К подобию вокзала поезд приближался почти ежедневно. Приезжали в город главным образом военные, но виднелись и цивильные, и не только немцы и румыны - появились и деловые люди из других частей оккупированной Европы. Они же и уезжали. Что касается местных жителей, то они могли ехать только до границы с рейхом, - за немногими исключениями.

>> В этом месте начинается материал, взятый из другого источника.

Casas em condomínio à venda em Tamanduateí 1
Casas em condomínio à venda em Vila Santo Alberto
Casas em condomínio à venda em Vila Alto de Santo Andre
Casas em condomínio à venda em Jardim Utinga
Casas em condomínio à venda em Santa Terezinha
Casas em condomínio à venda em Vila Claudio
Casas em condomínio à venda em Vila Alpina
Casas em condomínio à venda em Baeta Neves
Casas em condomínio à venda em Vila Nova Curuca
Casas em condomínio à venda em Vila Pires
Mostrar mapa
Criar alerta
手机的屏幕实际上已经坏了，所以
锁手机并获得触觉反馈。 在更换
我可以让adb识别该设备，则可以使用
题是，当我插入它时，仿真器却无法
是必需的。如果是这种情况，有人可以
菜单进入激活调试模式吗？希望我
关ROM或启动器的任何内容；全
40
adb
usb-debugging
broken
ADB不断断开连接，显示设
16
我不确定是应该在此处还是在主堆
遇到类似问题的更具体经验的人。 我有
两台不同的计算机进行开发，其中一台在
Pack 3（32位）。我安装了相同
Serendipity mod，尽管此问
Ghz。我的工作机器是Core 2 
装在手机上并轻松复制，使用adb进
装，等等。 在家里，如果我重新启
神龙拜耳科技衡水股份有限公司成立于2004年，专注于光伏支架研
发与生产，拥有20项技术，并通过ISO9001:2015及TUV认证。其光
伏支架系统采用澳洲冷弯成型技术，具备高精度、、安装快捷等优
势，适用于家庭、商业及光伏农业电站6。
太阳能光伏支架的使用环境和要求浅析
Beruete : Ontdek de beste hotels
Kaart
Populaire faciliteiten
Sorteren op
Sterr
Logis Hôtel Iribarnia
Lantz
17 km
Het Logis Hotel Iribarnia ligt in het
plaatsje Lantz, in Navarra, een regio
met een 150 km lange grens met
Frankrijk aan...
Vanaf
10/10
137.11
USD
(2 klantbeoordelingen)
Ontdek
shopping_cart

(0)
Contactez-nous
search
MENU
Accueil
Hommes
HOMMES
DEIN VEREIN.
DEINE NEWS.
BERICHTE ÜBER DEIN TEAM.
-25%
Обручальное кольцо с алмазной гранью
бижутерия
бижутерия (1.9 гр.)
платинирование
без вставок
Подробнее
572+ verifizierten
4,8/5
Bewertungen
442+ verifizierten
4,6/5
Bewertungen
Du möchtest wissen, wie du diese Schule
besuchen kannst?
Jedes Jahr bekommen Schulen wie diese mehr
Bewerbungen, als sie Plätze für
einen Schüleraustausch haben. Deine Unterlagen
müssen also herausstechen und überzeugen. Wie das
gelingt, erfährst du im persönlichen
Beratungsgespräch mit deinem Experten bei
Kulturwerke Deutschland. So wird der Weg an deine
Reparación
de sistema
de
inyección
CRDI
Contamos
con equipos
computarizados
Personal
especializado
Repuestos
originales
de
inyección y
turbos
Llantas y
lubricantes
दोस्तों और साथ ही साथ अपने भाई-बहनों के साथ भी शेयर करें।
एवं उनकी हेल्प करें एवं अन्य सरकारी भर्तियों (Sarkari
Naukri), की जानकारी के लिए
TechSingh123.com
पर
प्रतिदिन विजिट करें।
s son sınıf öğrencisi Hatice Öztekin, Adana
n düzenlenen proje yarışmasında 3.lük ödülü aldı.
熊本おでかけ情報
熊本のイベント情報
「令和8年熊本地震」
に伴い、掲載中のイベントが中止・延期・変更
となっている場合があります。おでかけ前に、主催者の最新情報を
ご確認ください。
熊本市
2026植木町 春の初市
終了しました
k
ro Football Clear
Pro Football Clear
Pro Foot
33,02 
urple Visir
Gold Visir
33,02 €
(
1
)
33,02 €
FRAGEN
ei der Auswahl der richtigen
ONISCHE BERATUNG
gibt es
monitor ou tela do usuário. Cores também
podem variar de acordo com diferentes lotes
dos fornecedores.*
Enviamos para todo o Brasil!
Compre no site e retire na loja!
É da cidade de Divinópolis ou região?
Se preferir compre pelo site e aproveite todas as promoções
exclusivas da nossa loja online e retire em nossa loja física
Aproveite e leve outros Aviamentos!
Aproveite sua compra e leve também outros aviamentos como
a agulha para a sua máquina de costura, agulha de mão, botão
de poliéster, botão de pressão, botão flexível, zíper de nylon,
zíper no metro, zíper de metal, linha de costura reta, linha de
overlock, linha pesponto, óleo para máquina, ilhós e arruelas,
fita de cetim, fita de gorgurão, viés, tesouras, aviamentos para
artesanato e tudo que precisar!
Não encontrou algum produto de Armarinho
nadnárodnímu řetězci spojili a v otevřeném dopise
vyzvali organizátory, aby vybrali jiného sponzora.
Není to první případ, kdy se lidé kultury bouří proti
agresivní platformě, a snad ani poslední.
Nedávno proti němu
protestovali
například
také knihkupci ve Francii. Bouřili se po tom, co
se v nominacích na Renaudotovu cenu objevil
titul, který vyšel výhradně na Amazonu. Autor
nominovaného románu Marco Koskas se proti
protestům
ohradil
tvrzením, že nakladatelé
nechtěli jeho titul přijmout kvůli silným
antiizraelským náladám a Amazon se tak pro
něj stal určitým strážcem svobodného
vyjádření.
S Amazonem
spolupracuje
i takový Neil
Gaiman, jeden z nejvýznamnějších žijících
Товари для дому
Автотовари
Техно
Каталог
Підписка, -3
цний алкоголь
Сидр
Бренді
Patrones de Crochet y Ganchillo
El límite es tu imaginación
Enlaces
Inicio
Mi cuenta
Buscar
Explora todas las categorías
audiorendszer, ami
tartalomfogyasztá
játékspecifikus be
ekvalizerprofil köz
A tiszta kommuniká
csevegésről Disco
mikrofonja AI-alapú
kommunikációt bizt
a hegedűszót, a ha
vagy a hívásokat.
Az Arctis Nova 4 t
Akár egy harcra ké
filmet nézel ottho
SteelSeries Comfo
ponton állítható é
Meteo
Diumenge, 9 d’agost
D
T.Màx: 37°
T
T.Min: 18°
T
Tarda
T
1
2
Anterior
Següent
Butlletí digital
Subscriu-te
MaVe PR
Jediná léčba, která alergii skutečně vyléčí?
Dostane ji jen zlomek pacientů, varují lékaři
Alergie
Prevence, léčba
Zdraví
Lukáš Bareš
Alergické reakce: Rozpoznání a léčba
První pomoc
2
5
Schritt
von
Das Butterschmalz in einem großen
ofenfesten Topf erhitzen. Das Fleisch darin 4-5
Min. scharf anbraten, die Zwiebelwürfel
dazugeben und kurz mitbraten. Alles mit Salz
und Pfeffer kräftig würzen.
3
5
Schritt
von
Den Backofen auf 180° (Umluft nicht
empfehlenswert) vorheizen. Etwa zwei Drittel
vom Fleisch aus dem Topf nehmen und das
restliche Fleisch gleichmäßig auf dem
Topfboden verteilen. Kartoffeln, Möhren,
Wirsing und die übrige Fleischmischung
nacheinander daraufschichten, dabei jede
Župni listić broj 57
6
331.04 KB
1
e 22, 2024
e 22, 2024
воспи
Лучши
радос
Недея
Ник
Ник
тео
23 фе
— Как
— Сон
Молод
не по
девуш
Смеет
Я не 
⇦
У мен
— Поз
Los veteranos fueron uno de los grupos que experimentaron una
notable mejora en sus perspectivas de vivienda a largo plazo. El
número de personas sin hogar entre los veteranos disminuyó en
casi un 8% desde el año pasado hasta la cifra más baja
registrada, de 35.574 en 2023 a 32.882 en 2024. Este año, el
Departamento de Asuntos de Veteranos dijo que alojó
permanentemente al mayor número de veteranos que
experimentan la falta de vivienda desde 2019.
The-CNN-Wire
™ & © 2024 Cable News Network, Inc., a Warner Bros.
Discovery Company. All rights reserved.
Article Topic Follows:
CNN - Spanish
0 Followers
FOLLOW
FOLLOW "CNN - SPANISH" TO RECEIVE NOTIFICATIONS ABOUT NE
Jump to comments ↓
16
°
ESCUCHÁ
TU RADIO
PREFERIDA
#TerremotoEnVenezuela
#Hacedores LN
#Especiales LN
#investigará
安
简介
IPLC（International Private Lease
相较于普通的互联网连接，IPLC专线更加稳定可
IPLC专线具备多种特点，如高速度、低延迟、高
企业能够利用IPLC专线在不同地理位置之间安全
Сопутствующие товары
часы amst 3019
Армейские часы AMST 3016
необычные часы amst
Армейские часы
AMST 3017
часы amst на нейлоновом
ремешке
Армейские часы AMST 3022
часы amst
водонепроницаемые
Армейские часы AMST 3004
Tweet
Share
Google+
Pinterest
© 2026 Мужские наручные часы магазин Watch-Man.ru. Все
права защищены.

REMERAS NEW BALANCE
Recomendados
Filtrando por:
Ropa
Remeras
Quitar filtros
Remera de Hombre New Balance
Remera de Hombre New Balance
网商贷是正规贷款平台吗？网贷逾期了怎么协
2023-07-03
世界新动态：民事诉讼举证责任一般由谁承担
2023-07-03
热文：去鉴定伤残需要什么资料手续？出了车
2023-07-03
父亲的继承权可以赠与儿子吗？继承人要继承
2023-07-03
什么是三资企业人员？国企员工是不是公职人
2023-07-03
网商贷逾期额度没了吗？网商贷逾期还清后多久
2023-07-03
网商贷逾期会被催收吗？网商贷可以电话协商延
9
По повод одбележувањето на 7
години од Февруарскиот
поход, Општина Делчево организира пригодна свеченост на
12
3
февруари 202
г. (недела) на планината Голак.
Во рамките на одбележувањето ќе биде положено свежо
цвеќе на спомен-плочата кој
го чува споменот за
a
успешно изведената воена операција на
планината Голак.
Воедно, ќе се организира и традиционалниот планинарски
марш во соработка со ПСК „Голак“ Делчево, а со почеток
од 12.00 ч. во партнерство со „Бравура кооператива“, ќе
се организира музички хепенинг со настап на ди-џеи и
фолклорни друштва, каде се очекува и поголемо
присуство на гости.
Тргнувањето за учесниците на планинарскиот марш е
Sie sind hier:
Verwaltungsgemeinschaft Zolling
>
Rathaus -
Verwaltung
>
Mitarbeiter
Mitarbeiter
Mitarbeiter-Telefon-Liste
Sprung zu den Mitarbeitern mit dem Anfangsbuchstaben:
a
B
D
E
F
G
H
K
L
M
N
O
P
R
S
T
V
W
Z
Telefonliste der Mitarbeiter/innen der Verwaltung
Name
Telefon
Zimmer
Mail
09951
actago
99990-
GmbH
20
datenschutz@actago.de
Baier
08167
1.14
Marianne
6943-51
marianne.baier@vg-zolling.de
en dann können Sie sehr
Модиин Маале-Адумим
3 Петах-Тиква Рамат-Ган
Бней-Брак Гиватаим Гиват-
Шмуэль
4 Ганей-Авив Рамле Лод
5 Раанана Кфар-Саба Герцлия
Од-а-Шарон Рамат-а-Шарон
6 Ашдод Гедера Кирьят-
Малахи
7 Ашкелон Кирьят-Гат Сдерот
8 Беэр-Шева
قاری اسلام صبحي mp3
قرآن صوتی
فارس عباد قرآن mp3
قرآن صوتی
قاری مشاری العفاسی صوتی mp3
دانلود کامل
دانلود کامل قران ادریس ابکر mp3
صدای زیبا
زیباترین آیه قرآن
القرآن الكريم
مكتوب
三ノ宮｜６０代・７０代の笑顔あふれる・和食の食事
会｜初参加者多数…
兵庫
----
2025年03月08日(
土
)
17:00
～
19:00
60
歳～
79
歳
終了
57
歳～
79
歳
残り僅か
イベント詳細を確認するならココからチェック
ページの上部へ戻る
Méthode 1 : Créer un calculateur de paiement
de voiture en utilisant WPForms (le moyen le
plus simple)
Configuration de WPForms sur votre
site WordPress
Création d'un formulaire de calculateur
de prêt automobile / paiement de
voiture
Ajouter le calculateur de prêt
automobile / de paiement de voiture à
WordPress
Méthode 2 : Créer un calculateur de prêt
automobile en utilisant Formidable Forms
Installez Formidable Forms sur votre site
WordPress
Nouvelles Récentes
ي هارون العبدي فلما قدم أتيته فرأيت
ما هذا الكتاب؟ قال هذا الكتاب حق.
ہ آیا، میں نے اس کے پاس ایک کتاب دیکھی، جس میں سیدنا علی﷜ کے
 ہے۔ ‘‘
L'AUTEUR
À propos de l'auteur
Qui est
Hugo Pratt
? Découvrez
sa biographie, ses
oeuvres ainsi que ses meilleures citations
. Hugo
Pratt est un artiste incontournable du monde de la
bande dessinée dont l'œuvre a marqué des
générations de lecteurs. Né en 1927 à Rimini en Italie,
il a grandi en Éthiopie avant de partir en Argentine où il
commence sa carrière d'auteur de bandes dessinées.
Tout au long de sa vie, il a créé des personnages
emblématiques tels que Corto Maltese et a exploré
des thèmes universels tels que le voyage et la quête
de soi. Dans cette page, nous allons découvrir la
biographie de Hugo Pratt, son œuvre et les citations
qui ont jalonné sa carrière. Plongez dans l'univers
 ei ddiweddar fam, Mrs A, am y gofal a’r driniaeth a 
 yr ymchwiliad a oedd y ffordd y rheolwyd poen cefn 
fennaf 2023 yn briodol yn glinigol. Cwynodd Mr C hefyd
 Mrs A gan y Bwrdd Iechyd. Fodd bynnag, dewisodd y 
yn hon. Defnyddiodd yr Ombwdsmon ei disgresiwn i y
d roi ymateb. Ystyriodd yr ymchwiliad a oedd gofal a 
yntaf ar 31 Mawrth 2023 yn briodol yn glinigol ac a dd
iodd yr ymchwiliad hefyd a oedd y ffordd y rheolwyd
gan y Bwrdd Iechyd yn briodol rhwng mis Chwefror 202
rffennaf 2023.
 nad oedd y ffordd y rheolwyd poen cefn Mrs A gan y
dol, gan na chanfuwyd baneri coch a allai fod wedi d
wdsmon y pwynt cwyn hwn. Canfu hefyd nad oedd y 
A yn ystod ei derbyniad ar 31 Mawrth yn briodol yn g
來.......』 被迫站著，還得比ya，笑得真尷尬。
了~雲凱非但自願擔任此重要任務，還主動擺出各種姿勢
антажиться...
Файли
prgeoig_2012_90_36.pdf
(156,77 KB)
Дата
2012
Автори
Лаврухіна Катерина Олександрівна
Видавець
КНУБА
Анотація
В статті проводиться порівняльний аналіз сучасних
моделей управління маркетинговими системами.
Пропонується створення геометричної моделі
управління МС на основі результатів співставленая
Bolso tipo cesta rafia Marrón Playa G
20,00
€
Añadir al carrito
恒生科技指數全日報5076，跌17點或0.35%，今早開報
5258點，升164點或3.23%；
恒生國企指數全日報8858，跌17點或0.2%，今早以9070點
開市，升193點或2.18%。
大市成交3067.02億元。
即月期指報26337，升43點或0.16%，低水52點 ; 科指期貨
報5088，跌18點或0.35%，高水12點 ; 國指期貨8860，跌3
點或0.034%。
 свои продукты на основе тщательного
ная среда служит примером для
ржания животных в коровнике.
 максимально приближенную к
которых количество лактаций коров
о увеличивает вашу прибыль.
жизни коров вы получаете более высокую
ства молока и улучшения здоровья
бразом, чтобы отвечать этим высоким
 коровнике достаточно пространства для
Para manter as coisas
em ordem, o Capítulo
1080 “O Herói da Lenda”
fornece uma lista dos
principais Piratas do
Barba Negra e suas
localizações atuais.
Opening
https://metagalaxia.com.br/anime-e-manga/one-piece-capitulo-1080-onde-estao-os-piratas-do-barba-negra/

В марте 1942 года, когда солнце щурится сквозь туман и утро похоже на слепую красавицу, на перрон сошел невысокого роста, довольно полный, можно сказать, тучный пожилой пассажир в тирольской шляпе с тульей, обмотанной шелковым шнурком, в добротном длиннополом пальто и с клетчатым пледом на руке. Проводник помог ему опустить по ступенькам советского вагона два больших, но потертых и, видимо, тяжелых кофра. Подошел сцепщик, спросил:
- Отнести? До извозчика?
Пассажир сначала опешил: там, где он жил, он привык к другим носильщикам, с бляхой, в форме, - но потом он даже обрадовался, ответил по-русски:
- Да, да, до извозчика, пожалуйста.
Его, конечно, удивило, что сцепщик подрабатывает, выполняя обязанности носильщика, но он принял как должное ту странность, что тот предложил ему извозчика, а не такси. Хотя у сцепщика было два нелегких груза, он шел быстро, и полный пассажир едва за ним поспевал, боясь потерять его в толпе, и у него начиналась одышка.
Но волнения были напрасны. Благополучно остановились на площади. Знакомый скверик, знакомая извозчичья пролетка времен Колчакова и покорения Крыма (так в те годы переиначивали известную грибоедовскую строку), приземистая, узкая. Пассажир дал сцепщику две оккупационные марки, но тот не уходил, пассажир с неудовольствием прибавил третью и спросил у извозчика:
- Сколько вы с меня возьмете до Покровской, может, знаете, дом Чемадуровой?
- Сколько дадите, - ответил извозчик.
Был он так же тучен, как и пассажир, но небрит, белая щетина дробилась на его круглом, пропеченном нашим солнцем лице. Пассажиру ответ не понравился, но он, тяжело дыша, втащил оба кофра в пролетку и неудобно уселся между ними. Лошадь поплелась по Пантелеймоновской.